I cannot conjure the name of an author writing in the 21st century
whose works enthralled me as much or engaged my imagination to the degree that Zafón was able to do.
Zafón was
born in Barcelona in 1965. That made him 26 years too young to recall any part
of the Spanish Civil War (1936-39), which brought the Falangist (fascist) dictatorship
of Francisco Franco to Spain. He had just turned 10 when Franco died in 1975. Like
many Spaniards, especially Catalonians such as Zafón, the Civil War continued/continues to loom large in that slippery
construct known as the collective unconscious. Catalonia was fiercely
anti-Franco and often bore the brunt of oppression. If you’ve been to Barcelona
and marveled over its vibrancy, know that most of it evolved after Franco’s
death. Likewise, if you’ve followed the current political drama involving the
desire of Catalonians to secede from Spain, it too is rooted in Falangist
repression, including Franco’s decree banning the Catalan language. (Contrary
to popular belief, Catalan is not a Spanish dialect, though it is a Romance
language.)
Zafón’s Shadow
of the Wind books all involve the Spanish Civil War, the dictatorship, and the
semi-loosening of Falangist repression in the 1960s. Not much is more fraught
with danger than a dictatorship seeking to “liberalize.” Where is the boundary
between freedom of expression and ending one’s days being tortured in a castle
dungeon? What generally occurs is that overt control gives way to self-imposed (but
well-placed) paranoia. Zafón
wrote about all of this, but wove the themes into fictional tales that centered
on the Sempere family and their Barcelona bookshop, especially young Daniel
Sempere and his mentor/sidekick/and sometimes dangerous older friend Fermin
Romero de Torres.

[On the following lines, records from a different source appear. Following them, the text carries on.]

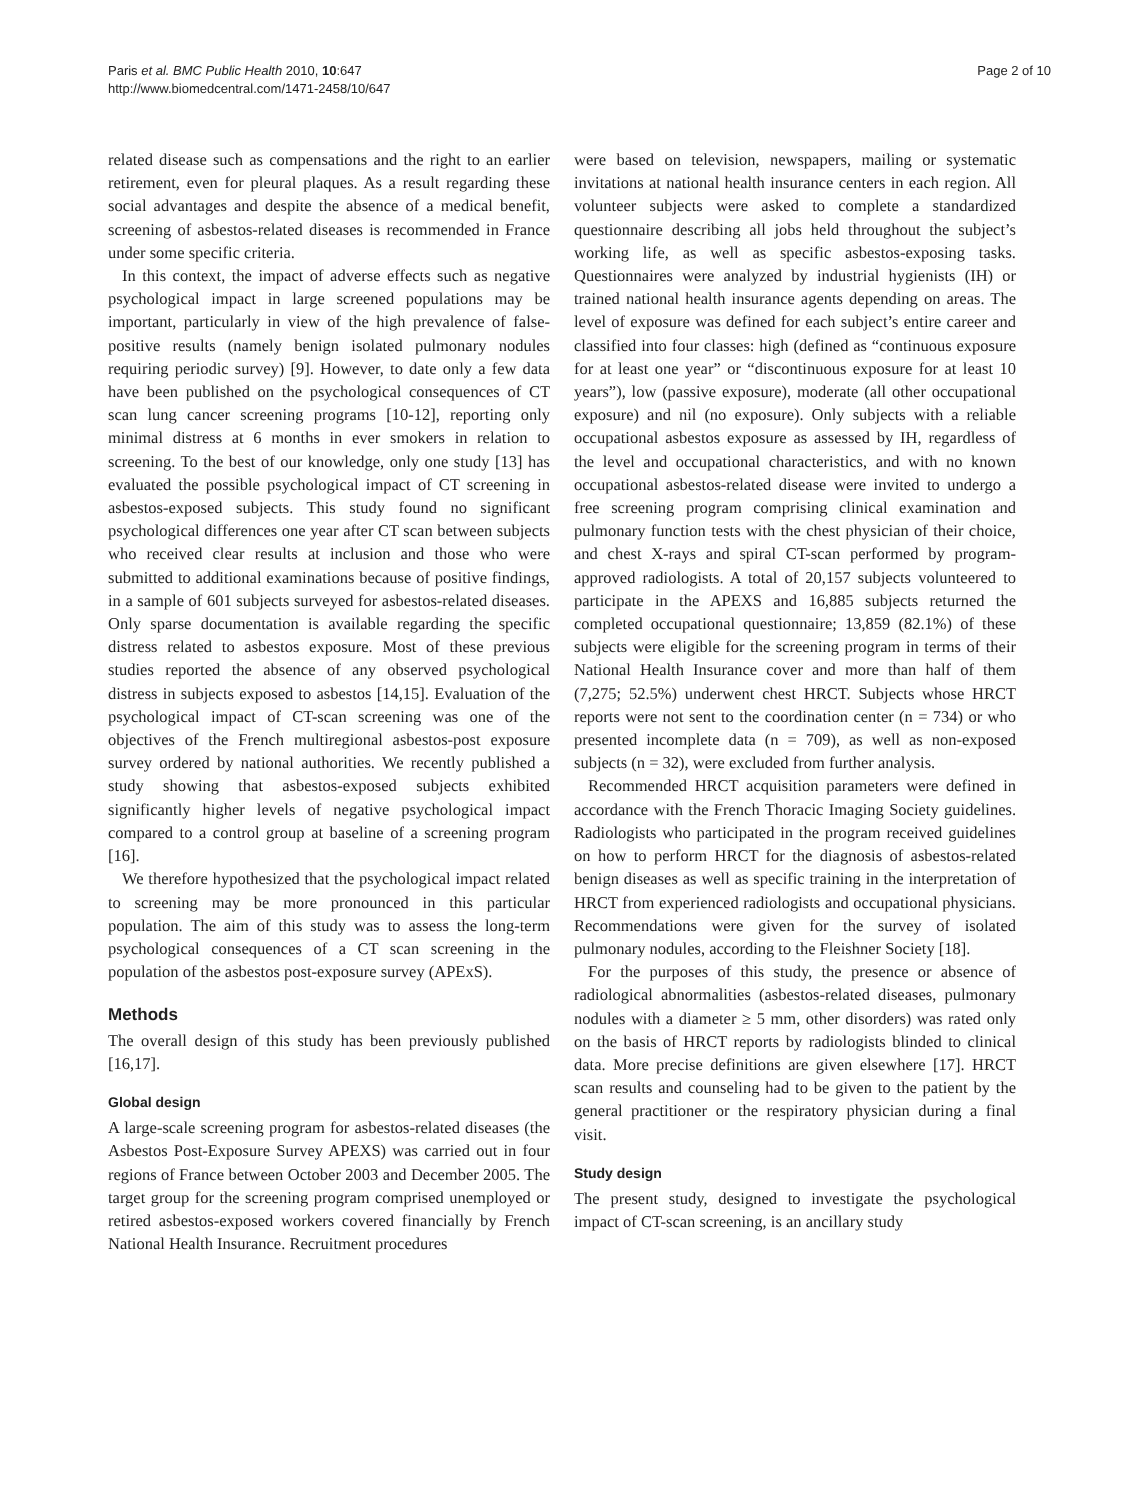Paris et al. BMC Public Health 2010, 10:647
http://www.biomedcentral.com/1471-2458/10/647
Page 2 of 10
related disease such as compensations and the right to an earlier retirement, even for pleural plaques. As a result regarding these social advantages and despite the absence of a medical benefit, screening of asbestos-related diseases is recommended in France under some specific criteria.
In this context, the impact of adverse effects such as negative psychological impact in large screened populations may be important, particularly in view of the high prevalence of false-positive results (namely benign isolated pulmonary nodules requiring periodic survey) [9]. However, to date only a few data have been published on the psychological consequences of CT scan lung cancer screening programs [10-12], reporting only minimal distress at 6 months in ever smokers in relation to screening. To the best of our knowledge, only one study [13] has evaluated the possible psychological impact of CT screening in asbestos-exposed subjects. This study found no significant psychological differences one year after CT scan between subjects who received clear results at inclusion and those who were submitted to additional examinations because of positive findings, in a sample of 601 subjects surveyed for asbestos-related diseases. Only sparse documentation is available regarding the specific distress related to asbestos exposure. Most of these previous studies reported the absence of any observed psychological distress in subjects exposed to asbestos [14,15]. Evaluation of the psychological impact of CT-scan screening was one of the objectives of the French multiregional asbestos-post exposure survey ordered by national authorities. We recently published a study showing that asbestos-exposed subjects exhibited significantly higher levels of negative psychological impact compared to a control group at baseline of a screening program [16].
We therefore hypothesized that the psychological impact related to screening may be more pronounced in this particular population. The aim of this study was to assess the long-term psychological consequences of a CT scan screening in the population of the asbestos post-exposure survey (APExS).
Methods
The overall design of this study has been previously published [16,17].
Global design
A large-scale screening program for asbestos-related diseases (the Asbestos Post-Exposure Survey APEXS) was carried out in four regions of France between October 2003 and December 2005. The target group for the screening program comprised unemployed or retired asbestos-exposed workers covered financially by French National Health Insurance. Recruitment procedures
were based on television, newspapers, mailing or systematic invitations at national health insurance centers in each region. All volunteer subjects were asked to complete a standardized questionnaire describing all jobs held throughout the subject’s working life, as well as specific asbestos-exposing tasks. Questionnaires were analyzed by industrial hygienists (IH) or trained national health insurance agents depending on areas. The level of exposure was defined for each subject’s entire career and classified into four classes: high (defined as “continuous exposure for at least one year” or “discontinuous exposure for at least 10 years”), low (passive exposure), moderate (all other occupational exposure) and nil (no exposure). Only subjects with a reliable occupational asbestos exposure as assessed by IH, regardless of the level and occupational characteristics, and with no known occupational asbestos-related disease were invited to undergo a free screening program comprising clinical examination and pulmonary function tests with the chest physician of their choice, and chest X-rays and spiral CT-scan performed by program-approved radiologists. A total of 20,157 subjects volunteered to participate in the APEXS and 16,885 subjects returned the completed occupational questionnaire; 13,859 (82.1%) of these subjects were eligible for the screening program in terms of their National Health Insurance cover and more than half of them (7,275; 52.5%) underwent chest HRCT. Subjects whose HRCT reports were not sent to the coordination center (n = 734) or who presented incomplete data (n = 709), as well as non-exposed subjects (n = 32), were excluded from further analysis.
Recommended HRCT acquisition parameters were defined in accordance with the French Thoracic Imaging Society guidelines. Radiologists who participated in the program received guidelines on how to perform HRCT for the diagnosis of asbestos-related benign diseases as well as specific training in the interpretation of HRCT from experienced radiologists and occupational physicians. Recommendations were given for the survey of isolated pulmonary nodules, according to the Fleishner Society [18].
For the purposes of this study, the presence or absence of radiological abnormalities (asbestos-related diseases, pulmonary nodules with a diameter ≥ 5 mm, other disorders) was rated only on the basis of HRCT reports by radiologists blinded to clinical data. More precise definitions are given elsewhere [17]. HRCT scan results and counseling had to be given to the patient by the general practitioner or the respiratory physician during a final visit.
Study design
The present study, designed to investigate the psychological impact of CT-scan screening, is an ancillary study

Fermin is, simply, one of the funniest and most outrageous characters
in all of literature. Whenever things start to get too heavy, one of Fermin’s bodacious
boasts force readers to laugh aloud.
The novels also have splashes of magical realism. The Cemetery
of Forgotten Books also factors into the novels. It is a hidden place
accessible only by initiates and is as implied–a repository for books either
never published or which never found favor. Those who gain access the first time
get to choose a book to borrow–randomly, as it is said the book chooses you,
not vice versa. The image one gets of the place is that it is a Fibonacci
spiral based on the mathematical figure that yields the golden ratio. (You don’t
need to understand that.)
I have reviewed all four books and will let those words
speak for themselves. Each uses an unreliable narrator that keeps readers on
their toes. Here is a capsule with a link to each review.
The Shadow of the Wind (2004 in English) introduces
us to Daniel, Fermin, and their neighbors. Daniel’s forgotten book is from
Julian Carax and Daniel becomes obsessed with trying to unravel what happened
to Carax and his love affair with Penelope. It takes us backward to the Civil War
and forward to 1956. There are elements of Romeo and Juliet, but literal and
figurative mists make this a mystery within a tragedy within a thriller.
The Angel’s Game (2009 in English) is the
toughest read of the four because it’s a prequel set in the 1920s and 1930s. It
also involves the Sempere family (sans Daniel), but centers on writer David
Martin, who plays more of a deal-with-the-Devil game rather than one with an
angel. It is melodramatic and so deeply mysterious that you need to read the
next book to sort what happened from what may have been Martin’s descent into
madness.
The Prisoner of Heaven (2012 in English) is
something of an unlocking key novel that unveils deep background details of
Fermin, Martin, and Daniel’s brooding personality and marital problems. It is
the shortest of the three books. I liked it, but it’s the weakest of the four.
It needs to be read, though, to sort out the details mentioned.
The Labyrinth of the Spirits (2018 in
English) is, like Book One, a masterpiece. It delves deeply into the
aforementioned dangers of a liberalizing dictatorship and introduces a
tantalizing which-side-are-you-on character Alicia Gris. Daniel seeks the
answers to a mystery involving his mother, but does he really want to
know? Many doors open; most are dangerous.